▶ [TEXT]

However, GPUs are getting powerful enough to use a brute force approach, which is the approach that was introduced in Unreal Engine 3. You draw a texture of your Bohek shape (anything you like), and then for each pixel in your image you work out the CoC size (from the depth and camera settings). Then to make your final image, instead of drawing a single pixel for each pixel in the original image, you draw a sprite using the Bokeh texture. Draw the sprite the same colour as the original pixel, and the same size as the CoC. This will accurately simulate the light from a pixel being spread over a wide area. Here it is in action, courtesy of Unreal Engine:

Depth of field with different Bokeh shapes

The downside of this technique is that it’s very slow. If your maximum Bokeh sprite size is, say, 8 pixels wide, then in the worst case each pixel in the final image will be made up of 64 composited textures. Doubling the width of the blur increases the fill cost by four times. This approach looks really nice, but you need to use some tricks to get it performing well on anything but the most powerful hardware (for example, draw one sprite for every 2×2 block of pixels to reduce the fill cost).

▶ [SUPPLIED RECORDS]
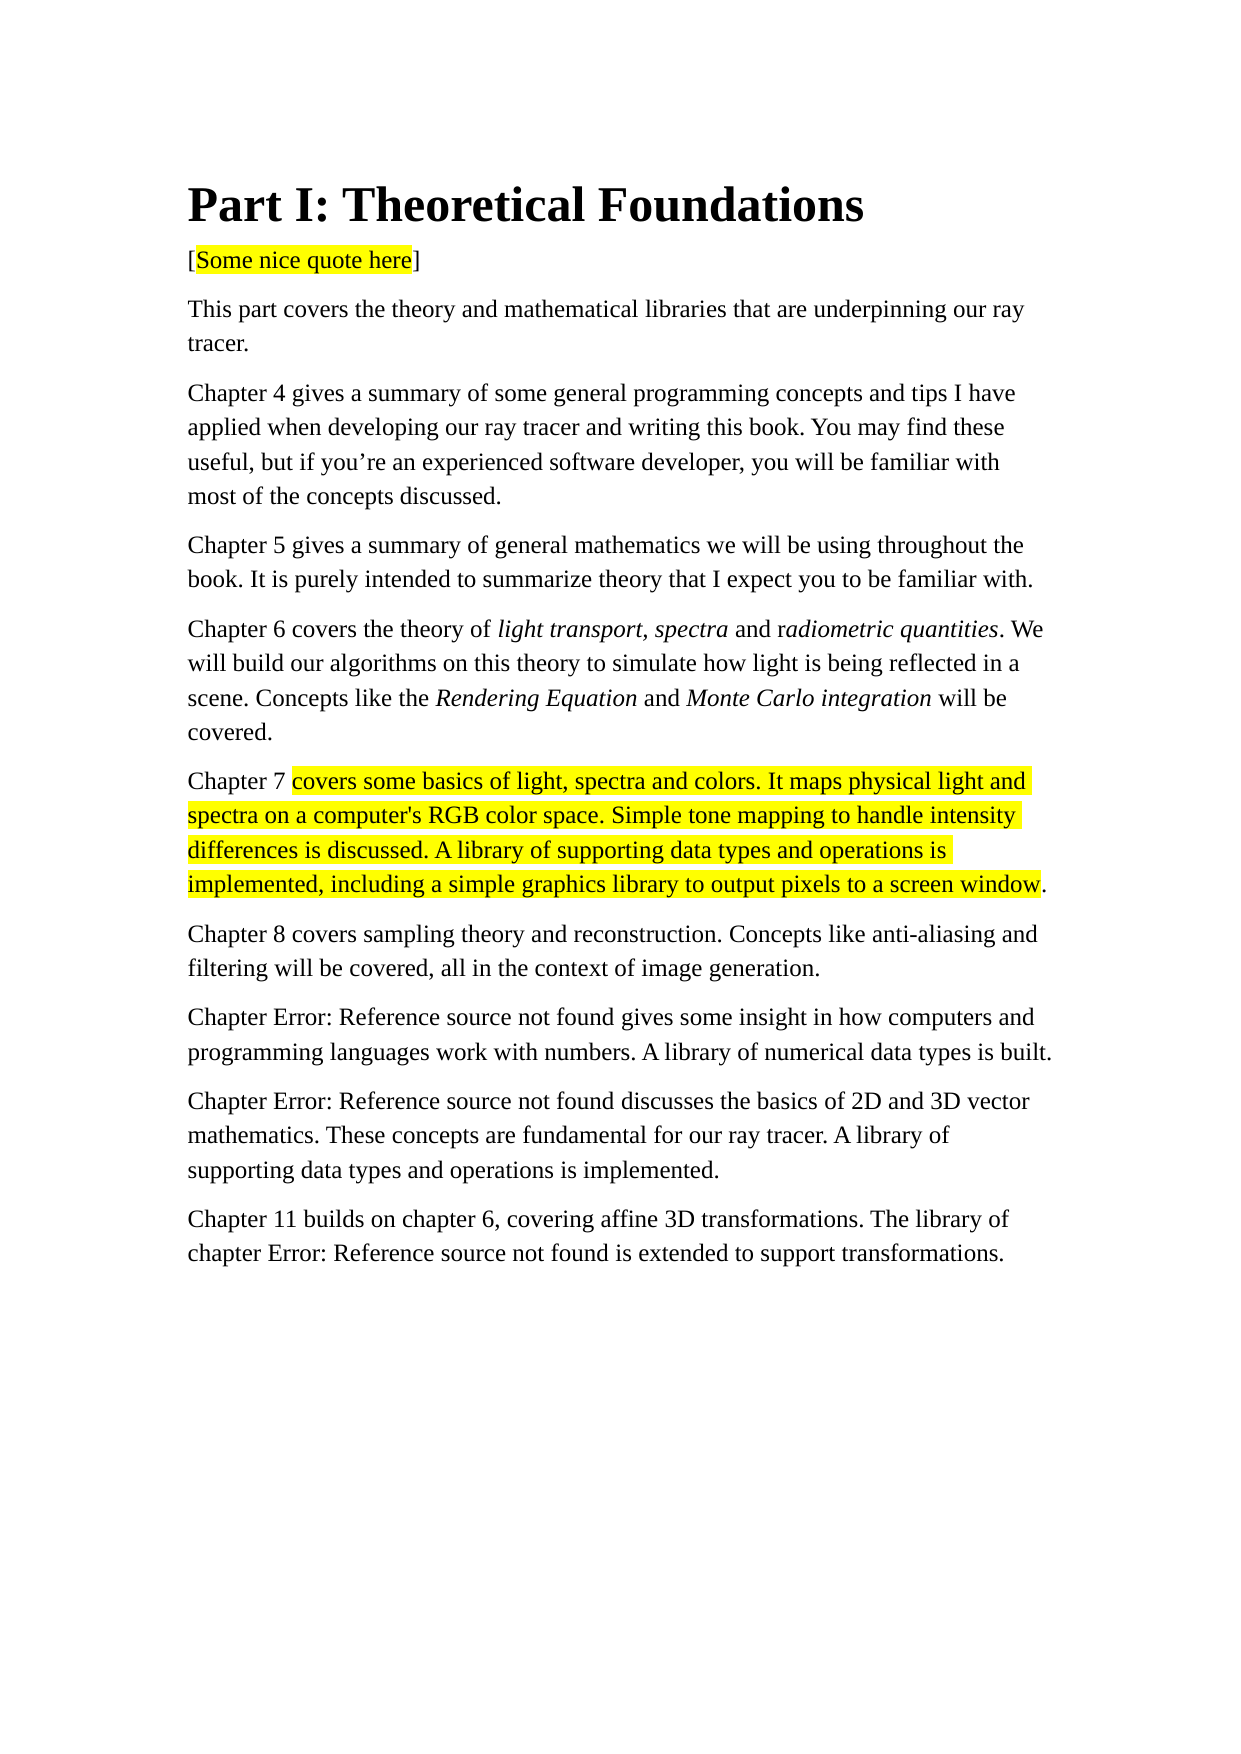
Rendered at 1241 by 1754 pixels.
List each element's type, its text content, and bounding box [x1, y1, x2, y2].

text Chapter 5 gives a summary of general mathematics we will be using throughout the book. It is purely intended to summarize theory that I expect you to be familiar with. [187, 530, 1053, 593]
text Chapter 8 covers sampling theory and reconstruction. Concepts like anti-aliasing and filtering will be covered, all in the context of image generation. [187, 919, 1053, 982]
text [Some nice quote here] [187, 245, 1053, 274]
text Chapter 4 gives a summary of some general programming concepts and tips I have applied when developing our ray tracer and writing this book. You may find these useful, but if you’re an experienced software developer, you will be familiar with most of the concepts discussed. [187, 378, 1053, 510]
text This part covers the theory and mathematical libraries that are underpinning our ray tracer. [187, 294, 1053, 357]
text Part I: Theoretical Foundations [187, 175, 1053, 232]
text Chapter Error: Reference source not found discusses the basics of 2D and 3D vector mathematics. These concepts are fundamental for our ray tracer. A library of supporting data types and operations is implemented. [187, 1086, 1053, 1183]
text Chapter 7 covers some basics of light, spectra and colors. It maps physical light and spectra on a computer's RGB color space. Simple tone mapping to handle intensity differences is discussed. A library of supporting data types and operations is implemented, including a simple graphics library to output pixels to a screen window. [187, 766, 1053, 898]
text Chapter Error: Reference source not found gives some insight in how computers and programming languages work with numbers. A library of numerical data types is built. [187, 1002, 1053, 1065]
text Chapter 6 covers the theory of light transport, spectra and radiometric quantities. We will build our algorithms on this theory to simulate how light is being reflected in a scene. Concepts like the Rendering Equation and Monte Carlo integration will be covered. [187, 614, 1053, 746]
text Chapter 11 builds on chapter 6, covering affine 3D transformations. The library of chapter Error: Reference source not found is extended to support transformations. [187, 1204, 1053, 1267]
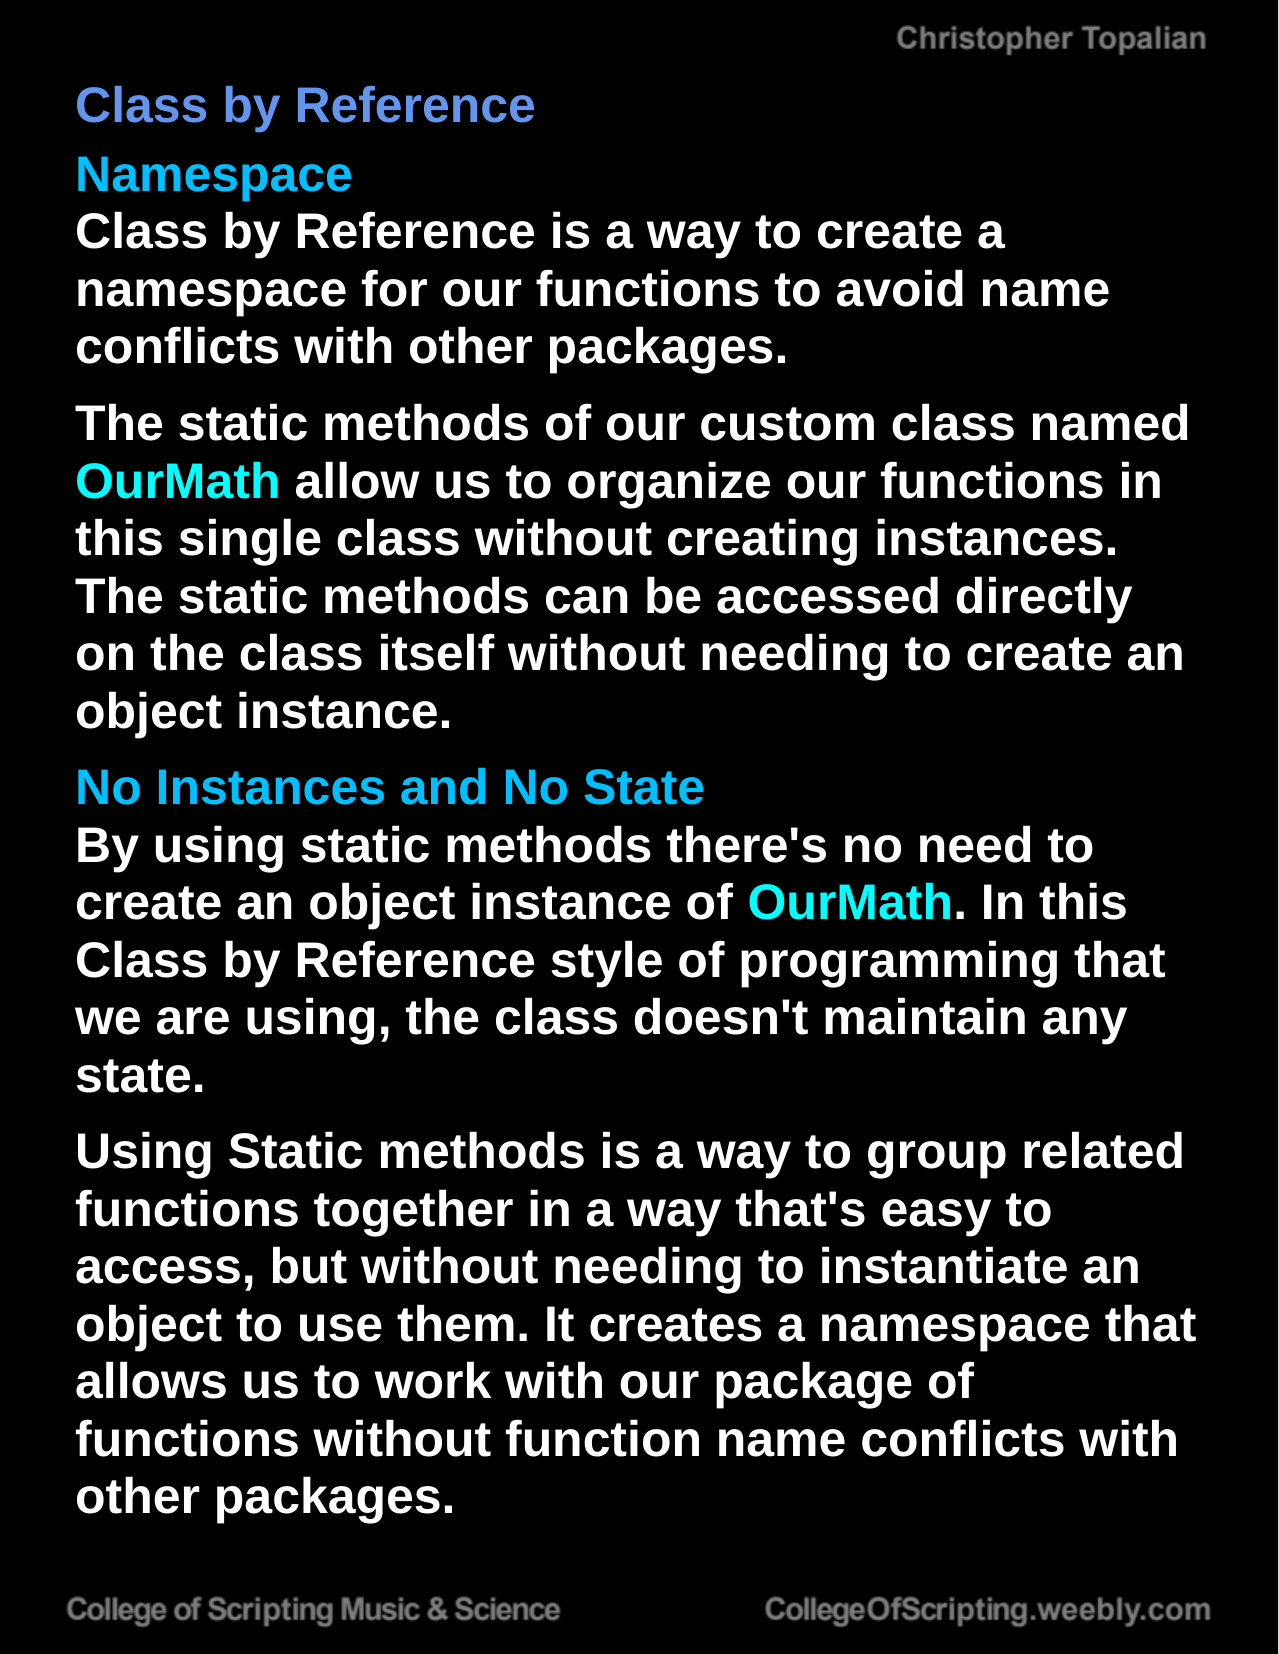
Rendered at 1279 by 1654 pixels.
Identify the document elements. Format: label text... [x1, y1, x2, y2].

text By using static methods there's no need to create an object instance of OurMath. In this Class by Reference style of programming that we are using, the class doesn't maintain any state. [75, 815, 1203, 1103]
text The static methods can be accessed directly on the class itself without needing to create an object instance. [75, 566, 1203, 739]
text The static methods of our custom class named OurMath allow us to organize our functions in this single class without creating instances. [75, 394, 1203, 566]
text Class by Reference is a way to create a namespace for our functions to avoid name conflicts with other packages. [75, 202, 1203, 374]
text Using Static methods is a way to group related functions together in a way that's easy to access, but without needing to instantiate an object to use them. It creates a namespace that allows us to work with our package of functions without function name conflicts with other packages. [75, 1122, 1203, 1524]
text Namespace [75, 144, 1203, 202]
subtitle Class by Reference [75, 75, 1203, 132]
text No Instances and No State [75, 758, 1203, 815]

▶ [GOALS]
a - Reproduce the whole passage on Bokeh depth of field word for word.
b - How many lines of the listing contain the word "book"? Reply with the number alone.
The text and the listing come from unrelated sources.

▶ [ANSWERS TO THE EXERCISES]
a -
However, GPUs are getting powerful enough to use a brute force approach, which is the approach that was introduced in Unreal Engine 3. You draw a texture of your Bohek shape (anything you like), and then for each pixel in your image you work out the CoC size (from the depth and camera settings). Then to make your final image, instead of drawing a single pixel for each pixel in the original image, you draw a sprite using the Bokeh texture. Draw the sprite the same colour as the original pixel, and the same size as the CoC. This will accurately simulate the light from a pixel being spread over a wide area. Here it is in action, courtesy of Unreal Engine:

Depth of field with different Bokeh shapes

The downside of this technique is that it’s very slow. If your maximum Bokeh sprite size is, say, 8 pixels wide, then in the worst case each pixel in the final image will be made up of 64 composited textures. Doubling the width of the blur increases the fill cost by four times. This approach looks really nice, but you need to use some tricks to get it performing well on anything but the most powerful hardware (for example, draw one sprite for every 2×2 block of pixels to reduce the fill cost).

b - 2